Interestingly, most of the characters briefly break the fourth wall to plead their case directly to the audience. This brings the audience into the play as we all ultimately have a stake in our own conduct and the outcome of our actions. We have just witnessed a multitude of societal misdeeds that unfold every day in thousands of ways.
With the finishing of the questioning, the family implodes upon itself culminating in an explosion, as if a bomb has been dropped on the house. The mysterious Inspector departs with the admonishment “each of you helped to kill her.” Gerald, who went for a walk to cool off and to reconsider his broken engagement, returns to the shambles of the house, and finds everyone in utter abasement. But he brings a theory which seems to exonerate the family, giving them, especially Arthur, false hope that it was all fabricated (although what they confessed to actually took place) by this unverified Inspector Goole, for what reasons, unknown.
The contents of a phone call at the end are like a sledge hammer dropping. And suddenly, bathed in stark bright light is Edna (the incomparable Elizabeth Dimon), the head of housekeeping in a silent but disapproving role, and behind, a handful of refugee, hungry and poor onlookers, the silent jury. It is an absolutely riveting production, without intermission, that gathers momentum until the mystifying conclusion.

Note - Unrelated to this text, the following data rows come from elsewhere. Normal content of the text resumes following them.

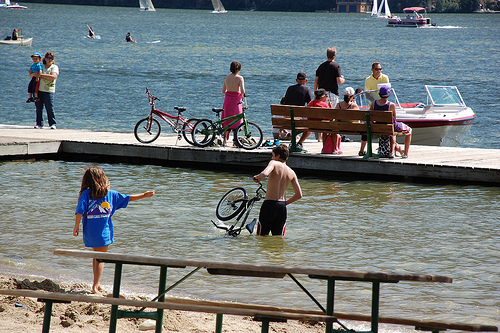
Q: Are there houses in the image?
A: No, there are no houses.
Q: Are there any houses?
A: No, there are no houses.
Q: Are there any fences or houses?
A: No, there are no houses or fences.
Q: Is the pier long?
A: Yes, the pier is long.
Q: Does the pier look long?
A: Yes, the pier is long.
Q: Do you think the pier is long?
A: Yes, the pier is long.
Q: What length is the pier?
A: The pier is long.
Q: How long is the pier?
A: The pier is long.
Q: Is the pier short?
A: No, the pier is long.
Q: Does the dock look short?
A: No, the dock is long.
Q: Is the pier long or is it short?
A: The pier is long.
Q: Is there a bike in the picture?
A: Yes, there is a bike.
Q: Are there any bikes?
A: Yes, there is a bike.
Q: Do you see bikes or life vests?
A: Yes, there is a bike.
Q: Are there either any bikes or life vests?
A: Yes, there is a bike.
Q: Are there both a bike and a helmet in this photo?
A: No, there is a bike but no helmets.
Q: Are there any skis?
A: No, there are no skis.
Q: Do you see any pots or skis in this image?
A: No, there are no skis or pots.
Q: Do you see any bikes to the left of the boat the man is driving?
A: Yes, there is a bike to the left of the boat.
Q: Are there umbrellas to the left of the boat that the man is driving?
A: No, there is a bike to the left of the boat.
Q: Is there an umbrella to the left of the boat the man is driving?
A: No, there is a bike to the left of the boat.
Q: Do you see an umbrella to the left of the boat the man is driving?
A: No, there is a bike to the left of the boat.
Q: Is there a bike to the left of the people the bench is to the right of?
A: Yes, there is a bike to the left of the people.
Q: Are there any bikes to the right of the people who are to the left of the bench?
A: No, the bike is to the left of the people.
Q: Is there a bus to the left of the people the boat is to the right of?
A: No, there is a bike to the left of the people.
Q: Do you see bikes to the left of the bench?
A: Yes, there is a bike to the left of the bench.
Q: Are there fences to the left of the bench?
A: No, there is a bike to the left of the bench.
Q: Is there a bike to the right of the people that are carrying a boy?
A: Yes, there is a bike to the right of the people.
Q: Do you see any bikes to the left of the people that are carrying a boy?
A: No, the bike is to the right of the people.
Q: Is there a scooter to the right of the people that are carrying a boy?
A: No, there is a bike to the right of the people.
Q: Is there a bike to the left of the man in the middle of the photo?
A: Yes, there is a bike to the left of the man.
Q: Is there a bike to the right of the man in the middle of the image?
A: No, the bike is to the left of the man.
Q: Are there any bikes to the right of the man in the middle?
A: No, the bike is to the left of the man.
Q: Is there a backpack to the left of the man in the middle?
A: No, there is a bike to the left of the man.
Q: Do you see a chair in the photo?
A: No, there are no chairs.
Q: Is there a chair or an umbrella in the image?
A: No, there are no chairs or umbrellas.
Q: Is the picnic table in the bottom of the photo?
A: Yes, the picnic table is in the bottom of the image.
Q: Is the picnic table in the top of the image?
A: No, the picnic table is in the bottom of the image.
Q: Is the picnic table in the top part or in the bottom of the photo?
A: The picnic table is in the bottom of the image.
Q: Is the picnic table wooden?
A: Yes, the picnic table is wooden.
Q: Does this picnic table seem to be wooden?
A: Yes, the picnic table is wooden.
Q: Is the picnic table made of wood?
A: Yes, the picnic table is made of wood.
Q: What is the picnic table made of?
A: The picnic table is made of wood.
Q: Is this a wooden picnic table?
A: Yes, this is a wooden picnic table.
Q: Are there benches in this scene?
A: Yes, there is a bench.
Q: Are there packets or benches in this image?
A: Yes, there is a bench.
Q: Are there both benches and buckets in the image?
A: No, there is a bench but no buckets.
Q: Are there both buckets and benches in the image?
A: No, there is a bench but no buckets.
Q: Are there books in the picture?
A: No, there are no books.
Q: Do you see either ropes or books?
A: No, there are no books or ropes.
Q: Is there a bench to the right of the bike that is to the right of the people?
A: Yes, there is a bench to the right of the bike.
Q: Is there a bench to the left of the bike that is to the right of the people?
A: No, the bench is to the right of the bike.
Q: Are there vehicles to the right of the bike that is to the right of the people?
A: No, there is a bench to the right of the bike.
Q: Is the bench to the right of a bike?
A: Yes, the bench is to the right of a bike.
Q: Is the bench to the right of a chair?
A: No, the bench is to the right of a bike.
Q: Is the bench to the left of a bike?
A: No, the bench is to the right of a bike.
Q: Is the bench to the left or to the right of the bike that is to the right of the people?
A: The bench is to the right of the bike.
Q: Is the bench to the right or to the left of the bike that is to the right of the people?
A: The bench is to the right of the bike.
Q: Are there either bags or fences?
A: No, there are no bags or fences.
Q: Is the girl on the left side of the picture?
A: Yes, the girl is on the left of the image.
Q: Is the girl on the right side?
A: No, the girl is on the left of the image.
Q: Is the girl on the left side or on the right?
A: The girl is on the left of the image.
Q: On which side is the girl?
A: The girl is on the left of the image.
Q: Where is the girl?
A: The girl is on the sand.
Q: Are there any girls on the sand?
A: Yes, there is a girl on the sand.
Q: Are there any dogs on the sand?
A: No, there is a girl on the sand.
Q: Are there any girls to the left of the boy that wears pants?
A: Yes, there is a girl to the left of the boy.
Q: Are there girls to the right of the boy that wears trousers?
A: No, the girl is to the left of the boy.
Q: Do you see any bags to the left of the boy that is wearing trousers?
A: No, there is a girl to the left of the boy.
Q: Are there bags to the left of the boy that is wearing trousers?
A: No, there is a girl to the left of the boy.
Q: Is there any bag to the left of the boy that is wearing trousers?
A: No, there is a girl to the left of the boy.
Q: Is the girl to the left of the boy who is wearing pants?
A: Yes, the girl is to the left of the boy.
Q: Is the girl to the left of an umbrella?
A: No, the girl is to the left of the boy.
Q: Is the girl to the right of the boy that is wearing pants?
A: No, the girl is to the left of the boy.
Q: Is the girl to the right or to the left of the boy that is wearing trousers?
A: The girl is to the left of the boy.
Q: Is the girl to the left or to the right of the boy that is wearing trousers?
A: The girl is to the left of the boy.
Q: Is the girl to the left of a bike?
A: Yes, the girl is to the left of a bike.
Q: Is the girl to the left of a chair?
A: No, the girl is to the left of a bike.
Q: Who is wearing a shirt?
A: The girl is wearing a shirt.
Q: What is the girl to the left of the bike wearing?
A: The girl is wearing a shirt.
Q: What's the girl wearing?
A: The girl is wearing a shirt.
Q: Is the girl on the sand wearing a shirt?
A: Yes, the girl is wearing a shirt.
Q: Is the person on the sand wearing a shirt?
A: Yes, the girl is wearing a shirt.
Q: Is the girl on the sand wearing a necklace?
A: No, the girl is wearing a shirt.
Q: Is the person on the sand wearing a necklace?
A: No, the girl is wearing a shirt.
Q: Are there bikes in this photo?
A: Yes, there is a bike.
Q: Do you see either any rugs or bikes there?
A: Yes, there is a bike.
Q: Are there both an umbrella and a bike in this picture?
A: No, there is a bike but no umbrellas.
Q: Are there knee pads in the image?
A: No, there are no knee pads.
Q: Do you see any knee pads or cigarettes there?
A: No, there are no knee pads or cigarettes.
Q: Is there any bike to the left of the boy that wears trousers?
A: Yes, there is a bike to the left of the boy.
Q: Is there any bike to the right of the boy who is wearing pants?
A: No, the bike is to the left of the boy.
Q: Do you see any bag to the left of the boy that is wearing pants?
A: No, there is a bike to the left of the boy.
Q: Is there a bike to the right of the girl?
A: Yes, there is a bike to the right of the girl.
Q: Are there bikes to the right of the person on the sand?
A: Yes, there is a bike to the right of the girl.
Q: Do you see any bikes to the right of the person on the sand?
A: Yes, there is a bike to the right of the girl.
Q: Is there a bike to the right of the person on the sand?
A: Yes, there is a bike to the right of the girl.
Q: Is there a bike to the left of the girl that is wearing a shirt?
A: No, the bike is to the right of the girl.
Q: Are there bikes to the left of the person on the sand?
A: No, the bike is to the right of the girl.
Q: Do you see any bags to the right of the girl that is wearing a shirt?
A: No, there is a bike to the right of the girl.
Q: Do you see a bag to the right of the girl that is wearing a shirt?
A: No, there is a bike to the right of the girl.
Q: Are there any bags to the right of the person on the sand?
A: No, there is a bike to the right of the girl.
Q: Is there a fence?
A: No, there are no fences.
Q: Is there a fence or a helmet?
A: No, there are no fences or helmets.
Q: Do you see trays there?
A: No, there are no trays.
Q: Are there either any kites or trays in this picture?
A: No, there are no trays or kites.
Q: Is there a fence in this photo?
A: No, there are no fences.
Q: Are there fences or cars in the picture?
A: No, there are no fences or cars.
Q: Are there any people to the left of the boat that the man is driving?
A: Yes, there are people to the left of the boat.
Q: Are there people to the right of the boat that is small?
A: No, the people are to the left of the boat.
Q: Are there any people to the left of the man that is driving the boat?
A: Yes, there are people to the left of the man.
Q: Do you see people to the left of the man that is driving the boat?
A: Yes, there are people to the left of the man.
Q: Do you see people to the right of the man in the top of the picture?
A: No, the people are to the left of the man.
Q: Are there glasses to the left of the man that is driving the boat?
A: No, there are people to the left of the man.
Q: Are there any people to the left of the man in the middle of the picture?
A: Yes, there are people to the left of the man.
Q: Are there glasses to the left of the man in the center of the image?
A: No, there are people to the left of the man.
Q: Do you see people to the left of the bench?
A: Yes, there are people to the left of the bench.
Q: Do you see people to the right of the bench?
A: No, the people are to the left of the bench.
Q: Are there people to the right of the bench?
A: No, the people are to the left of the bench.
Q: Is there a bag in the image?
A: No, there are no bags.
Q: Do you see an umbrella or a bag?
A: No, there are no bags or umbrellas.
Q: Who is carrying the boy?
A: The people are carrying the boy.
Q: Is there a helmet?
A: No, there are no helmets.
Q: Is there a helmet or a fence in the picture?
A: No, there are no helmets or fences.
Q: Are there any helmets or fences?
A: No, there are no helmets or fences.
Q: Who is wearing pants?
A: The boy is wearing pants.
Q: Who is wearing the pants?
A: The boy is wearing pants.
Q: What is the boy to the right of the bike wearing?
A: The boy is wearing trousers.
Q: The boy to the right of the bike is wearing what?
A: The boy is wearing trousers.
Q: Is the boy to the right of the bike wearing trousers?
A: Yes, the boy is wearing trousers.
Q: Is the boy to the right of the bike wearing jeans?
A: No, the boy is wearing trousers.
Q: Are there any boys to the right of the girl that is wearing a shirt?
A: Yes, there is a boy to the right of the girl.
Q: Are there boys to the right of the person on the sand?
A: Yes, there is a boy to the right of the girl.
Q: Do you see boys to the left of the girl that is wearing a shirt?
A: No, the boy is to the right of the girl.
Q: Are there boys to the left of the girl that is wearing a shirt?
A: No, the boy is to the right of the girl.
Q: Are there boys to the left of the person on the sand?
A: No, the boy is to the right of the girl.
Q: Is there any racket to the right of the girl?
A: No, there is a boy to the right of the girl.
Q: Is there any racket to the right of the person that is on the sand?
A: No, there is a boy to the right of the girl.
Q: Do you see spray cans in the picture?
A: No, there are no spray cans.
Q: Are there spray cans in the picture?
A: No, there are no spray cans.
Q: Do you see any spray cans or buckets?
A: No, there are no spray cans or buckets.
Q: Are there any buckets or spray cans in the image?
A: No, there are no spray cans or buckets.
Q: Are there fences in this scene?
A: No, there are no fences.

Priestly is an indirect literary descendent of Charles Dickens whose focus on social conditions and the bleak prospects for the masses were endemic to his work – although Dickens was not thought of as a socialist, more as a humanitarian. His works were not political. J.B. Priestly was a socialist, but “An Inspector Calls” is not a polemic. It merely cries out that no man is an island. We are a society and even our slightest actions have ramifications. If we are to reject “the dreamers,” we as a society bear responsibility.

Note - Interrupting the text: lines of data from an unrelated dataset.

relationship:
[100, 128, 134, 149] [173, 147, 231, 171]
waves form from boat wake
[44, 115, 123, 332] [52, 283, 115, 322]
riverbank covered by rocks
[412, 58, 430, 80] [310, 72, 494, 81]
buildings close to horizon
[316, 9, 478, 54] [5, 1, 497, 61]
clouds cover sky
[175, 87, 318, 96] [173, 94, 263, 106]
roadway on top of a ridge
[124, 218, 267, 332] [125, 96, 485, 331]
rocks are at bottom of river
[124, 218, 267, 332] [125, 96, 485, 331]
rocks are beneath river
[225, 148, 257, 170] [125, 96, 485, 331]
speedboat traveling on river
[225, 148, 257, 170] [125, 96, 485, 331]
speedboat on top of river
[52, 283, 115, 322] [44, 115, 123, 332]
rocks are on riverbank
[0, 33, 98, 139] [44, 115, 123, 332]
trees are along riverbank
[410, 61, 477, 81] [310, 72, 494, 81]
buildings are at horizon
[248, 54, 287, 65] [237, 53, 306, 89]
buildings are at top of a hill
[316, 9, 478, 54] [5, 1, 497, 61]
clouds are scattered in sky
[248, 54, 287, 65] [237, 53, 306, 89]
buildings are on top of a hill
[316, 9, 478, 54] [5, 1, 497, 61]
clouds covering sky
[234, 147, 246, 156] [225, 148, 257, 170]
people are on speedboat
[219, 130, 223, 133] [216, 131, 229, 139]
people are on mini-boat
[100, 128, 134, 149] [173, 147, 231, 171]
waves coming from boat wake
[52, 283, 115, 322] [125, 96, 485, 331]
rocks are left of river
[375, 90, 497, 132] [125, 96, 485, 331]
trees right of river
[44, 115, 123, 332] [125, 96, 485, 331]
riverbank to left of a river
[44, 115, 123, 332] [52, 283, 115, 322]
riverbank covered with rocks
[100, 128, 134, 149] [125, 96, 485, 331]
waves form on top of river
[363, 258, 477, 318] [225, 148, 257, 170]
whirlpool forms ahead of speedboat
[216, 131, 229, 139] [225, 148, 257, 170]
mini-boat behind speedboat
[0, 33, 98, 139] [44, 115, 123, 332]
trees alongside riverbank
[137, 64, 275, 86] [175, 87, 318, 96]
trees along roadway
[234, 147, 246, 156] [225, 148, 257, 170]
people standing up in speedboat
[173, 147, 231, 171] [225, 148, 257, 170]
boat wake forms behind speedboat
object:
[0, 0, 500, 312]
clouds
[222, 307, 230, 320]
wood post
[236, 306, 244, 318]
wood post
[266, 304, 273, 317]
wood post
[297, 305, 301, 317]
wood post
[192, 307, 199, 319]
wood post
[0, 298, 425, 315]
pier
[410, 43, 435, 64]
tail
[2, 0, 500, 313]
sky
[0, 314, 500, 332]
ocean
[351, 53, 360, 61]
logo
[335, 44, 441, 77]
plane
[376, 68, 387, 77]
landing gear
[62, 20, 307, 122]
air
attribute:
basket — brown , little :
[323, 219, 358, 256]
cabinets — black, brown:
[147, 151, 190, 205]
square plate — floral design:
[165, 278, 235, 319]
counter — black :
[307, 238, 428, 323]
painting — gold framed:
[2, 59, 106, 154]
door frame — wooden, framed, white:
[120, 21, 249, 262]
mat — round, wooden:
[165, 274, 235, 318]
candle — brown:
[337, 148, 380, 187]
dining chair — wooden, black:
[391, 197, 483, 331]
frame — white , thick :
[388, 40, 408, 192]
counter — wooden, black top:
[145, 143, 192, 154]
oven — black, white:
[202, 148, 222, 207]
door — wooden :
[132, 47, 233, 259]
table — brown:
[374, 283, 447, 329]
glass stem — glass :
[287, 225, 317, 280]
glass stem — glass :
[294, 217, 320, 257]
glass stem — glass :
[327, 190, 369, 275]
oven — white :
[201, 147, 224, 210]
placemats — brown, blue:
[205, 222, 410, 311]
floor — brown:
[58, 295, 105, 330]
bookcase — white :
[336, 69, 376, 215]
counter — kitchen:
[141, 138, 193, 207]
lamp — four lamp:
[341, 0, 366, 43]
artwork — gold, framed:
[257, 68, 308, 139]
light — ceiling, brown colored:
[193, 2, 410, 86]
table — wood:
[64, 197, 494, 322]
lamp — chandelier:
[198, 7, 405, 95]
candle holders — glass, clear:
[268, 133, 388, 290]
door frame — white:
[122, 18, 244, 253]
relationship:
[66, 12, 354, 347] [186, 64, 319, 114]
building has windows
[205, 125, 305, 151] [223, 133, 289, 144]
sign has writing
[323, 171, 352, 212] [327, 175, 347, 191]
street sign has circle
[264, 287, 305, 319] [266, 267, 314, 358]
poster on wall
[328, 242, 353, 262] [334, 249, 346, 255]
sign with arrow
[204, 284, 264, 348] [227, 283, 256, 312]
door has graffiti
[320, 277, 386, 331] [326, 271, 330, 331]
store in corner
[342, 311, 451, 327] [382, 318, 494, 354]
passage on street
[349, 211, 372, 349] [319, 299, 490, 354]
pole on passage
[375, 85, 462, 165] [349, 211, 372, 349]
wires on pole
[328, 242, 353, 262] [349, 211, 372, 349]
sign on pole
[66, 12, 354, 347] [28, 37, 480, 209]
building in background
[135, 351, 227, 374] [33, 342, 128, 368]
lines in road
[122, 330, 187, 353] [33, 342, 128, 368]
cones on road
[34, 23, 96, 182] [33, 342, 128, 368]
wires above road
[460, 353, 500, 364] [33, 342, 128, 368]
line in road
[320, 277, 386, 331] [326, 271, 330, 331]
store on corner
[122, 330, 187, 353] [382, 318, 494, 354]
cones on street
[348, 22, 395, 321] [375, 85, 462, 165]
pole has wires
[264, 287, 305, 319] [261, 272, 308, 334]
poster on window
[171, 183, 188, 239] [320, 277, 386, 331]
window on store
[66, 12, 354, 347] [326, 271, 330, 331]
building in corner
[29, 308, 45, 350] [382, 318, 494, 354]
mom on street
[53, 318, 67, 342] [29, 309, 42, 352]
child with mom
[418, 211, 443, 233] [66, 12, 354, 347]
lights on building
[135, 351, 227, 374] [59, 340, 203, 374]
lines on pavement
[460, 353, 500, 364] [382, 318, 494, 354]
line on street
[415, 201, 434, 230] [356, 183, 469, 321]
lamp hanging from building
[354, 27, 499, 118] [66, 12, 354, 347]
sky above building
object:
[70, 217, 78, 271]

“Such plays remain relevant because they portray everyday people – you and me – often at our worst,” commented the play’s multiple Carbonell Award-winning director J. Barry Lewis. “While as an audience we are voyeurs to the story, we may see ourselves in the choices and mistakes that each of the characters make. ‘An Inspector Calls’ explores the capitalistic nature of society, the hypocrisy of the Victorian and Edwardian eras and examines the role of the individual and their responsibility to their fellow man.”
In fact, the staging endeavors to make the audience feel somewhat complicit as well. Kirk Bookman’s lighting design bathes the stage, and sometimes the audience, in an eerie bright light. That combined with resident sound designer Marty Mets’ rumbling sound, piercing at times, heightens the tension and the culpability of all. Tracy Dorman’s costumes are stunning, period perfect.
Victor Becker’s imaginative scenic design captures both the surrealism and the realism of the production. It is one of Maltz Theatre’s most successful plays of the season, explaining why when we entered the theatre for last night’s production, a sign read, “this performance sold out.”